## [ABOUT THIS EXERCISE]
Nothing outside the range below should be printed. Output exactly the lines from the line with "vfov_deg: 16.6" to the line with "f_number: 5.6", both included.

## [SUPPLIED RECORDS]
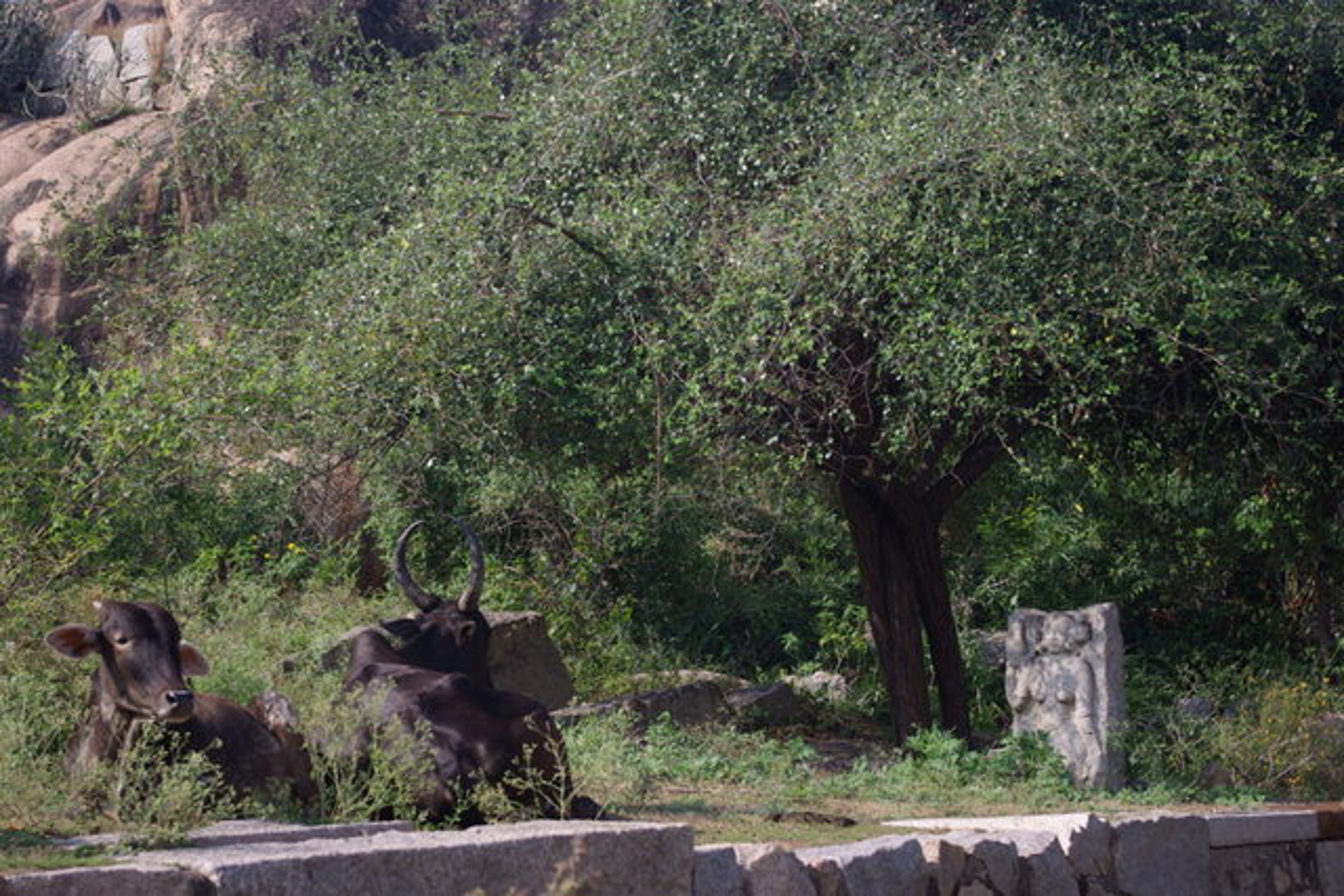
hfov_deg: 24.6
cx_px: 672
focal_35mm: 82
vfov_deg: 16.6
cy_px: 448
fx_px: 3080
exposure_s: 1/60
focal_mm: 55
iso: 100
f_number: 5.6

--

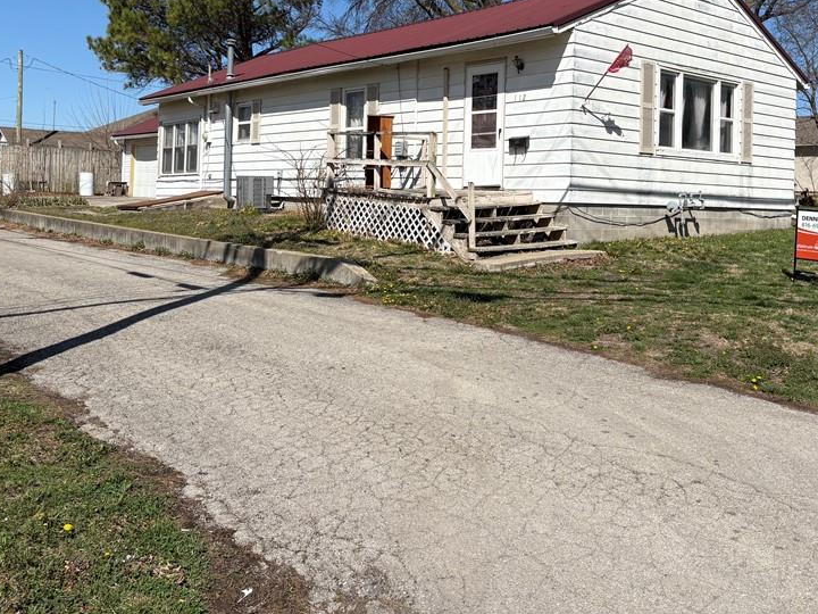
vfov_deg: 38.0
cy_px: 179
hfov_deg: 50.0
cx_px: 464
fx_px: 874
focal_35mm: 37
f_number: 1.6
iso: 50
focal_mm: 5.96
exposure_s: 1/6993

## [ANSWER TO THIS EXERCISE]
vfov_deg: 16.6
cy_px: 448
fx_px: 3080
exposure_s: 1/60
focal_mm: 55
iso: 100
f_number: 5.6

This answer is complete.